Extract the text of every row below, copying each line word for word and keeping the original order.

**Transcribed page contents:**
········

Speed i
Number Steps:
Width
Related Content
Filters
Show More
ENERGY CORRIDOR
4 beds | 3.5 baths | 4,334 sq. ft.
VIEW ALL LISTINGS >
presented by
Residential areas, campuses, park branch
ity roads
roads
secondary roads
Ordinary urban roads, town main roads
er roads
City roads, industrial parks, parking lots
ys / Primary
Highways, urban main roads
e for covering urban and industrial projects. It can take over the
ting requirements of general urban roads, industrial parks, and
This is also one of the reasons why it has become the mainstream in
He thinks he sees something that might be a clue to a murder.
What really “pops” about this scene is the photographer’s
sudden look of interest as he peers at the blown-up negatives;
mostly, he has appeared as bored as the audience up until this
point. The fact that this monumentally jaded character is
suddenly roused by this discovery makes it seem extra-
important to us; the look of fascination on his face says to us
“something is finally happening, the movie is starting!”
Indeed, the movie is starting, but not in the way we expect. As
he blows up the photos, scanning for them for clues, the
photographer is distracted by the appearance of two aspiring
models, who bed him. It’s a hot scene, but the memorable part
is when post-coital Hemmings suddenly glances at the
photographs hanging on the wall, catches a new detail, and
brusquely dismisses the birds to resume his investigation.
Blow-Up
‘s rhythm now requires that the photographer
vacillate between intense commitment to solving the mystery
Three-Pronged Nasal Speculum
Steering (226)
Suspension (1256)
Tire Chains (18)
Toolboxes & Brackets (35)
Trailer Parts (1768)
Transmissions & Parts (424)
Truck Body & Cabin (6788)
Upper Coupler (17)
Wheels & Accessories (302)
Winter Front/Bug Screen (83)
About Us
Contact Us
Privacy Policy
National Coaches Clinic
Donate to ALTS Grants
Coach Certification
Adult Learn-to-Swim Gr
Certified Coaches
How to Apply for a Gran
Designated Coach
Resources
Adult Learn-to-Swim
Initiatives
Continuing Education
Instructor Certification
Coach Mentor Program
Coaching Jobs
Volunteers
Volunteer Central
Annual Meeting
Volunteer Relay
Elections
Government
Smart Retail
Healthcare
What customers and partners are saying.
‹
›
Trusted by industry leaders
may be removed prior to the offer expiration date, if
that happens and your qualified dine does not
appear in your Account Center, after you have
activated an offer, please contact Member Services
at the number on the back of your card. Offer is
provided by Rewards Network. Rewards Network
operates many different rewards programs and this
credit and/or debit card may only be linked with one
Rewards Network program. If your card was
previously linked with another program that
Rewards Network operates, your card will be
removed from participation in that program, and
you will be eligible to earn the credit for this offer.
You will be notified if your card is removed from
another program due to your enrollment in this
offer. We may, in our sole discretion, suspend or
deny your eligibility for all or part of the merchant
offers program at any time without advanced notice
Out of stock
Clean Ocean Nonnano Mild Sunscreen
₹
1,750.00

········

**Answer space:**
Speed i
Number Steps:
Width
Related Content
Filters
Show More
ENERGY CORRIDOR
4 beds | 3.5 baths | 4,334 sq. ft.
VIEW ALL LISTINGS >
presented by
Residential areas, campuses, park branch
ity roads
roads
secondary roads
Ordinary urban roads, town main roads
er roads
City roads, industrial parks, parking lots
ys / Primary
Highways, urban main roads
e for covering urban and industrial projects. It can take over the
ting requirements of general urban roads, industrial parks, and
This is also one of the reasons why it has become the mainstream in
He thinks he sees something that might be a clue to a murder.
What really “pops” about this scene is the photographer’s
sudden look of interest as he peers at the blown-up negatives;
mostly, he has appeared as bored as the audience up until this
point. The fact that this monumentally jaded character is
suddenly roused by this discovery makes it seem extra-
important to us; the look of fascination on his face says to us
“something is finally happening, the movie is starting!”
Indeed, the movie is starting, but not in the way we expect. As
he blows up the photos, scanning for them for clues, the
photographer is distracted by the appearance of two aspiring
models, who bed him. It’s a hot scene, but the memorable part
is when post-coital Hemmings suddenly glances at the
photographs hanging on the wall, catches a new detail, and
brusquely dismisses the birds to resume his investigation.
Blow-Up
‘s rhythm now requires that the photographer
vacillate between intense commitment to solving the mystery
Three-Pronged Nasal Speculum
Steering (226)
Suspension (1256)
Tire Chains (18)
Toolboxes & Brackets (35)
Trailer Parts (1768)
Transmissions & Parts (424)
Truck Body & Cabin (6788)
Upper Coupler (17)
Wheels & Accessories (302)
Winter Front/Bug Screen (83)
About Us
Contact Us
Privacy Policy
National Coaches Clinic
Donate to ALTS Grants
Coach Certification
Adult Learn-to-Swim Gr
Certified Coaches
How to Apply for a Gran
Designated Coach
Resources
Adult Learn-to-Swim
Initiatives
Continuing Education
Instructor Certification
Coach Mentor Program
Coaching Jobs
Volunteers
Volunteer Central
Annual Meeting
Volunteer Relay
Elections
Government
Smart Retail
Healthcare
What customers and partners are saying.
‹
›
Trusted by industry leaders
may be removed prior to the offer expiration date, if
that happens and your qualified dine does not
appear in your Account Center, after you have
activated an offer, please contact Member Services
at the number on the back of your card. Offer is
provided by Rewards Network. Rewards Network
operates many different rewards programs and this
credit and/or debit card may only be linked with one
Rewards Network program. If your card was
previously linked with another program that
Rewards Network operates, your card will be
removed from participation in that program, and
you will be eligible to earn the credit for this offer.
You will be notified if your card is removed from
another program due to your enrollment in this
offer. We may, in our sole discretion, suspend or
deny your eligibility for all or part of the merchant
offers program at any time without advanced notice
Out of stock
Clean Ocean Nonnano Mild Sunscreen
₹
1,750.00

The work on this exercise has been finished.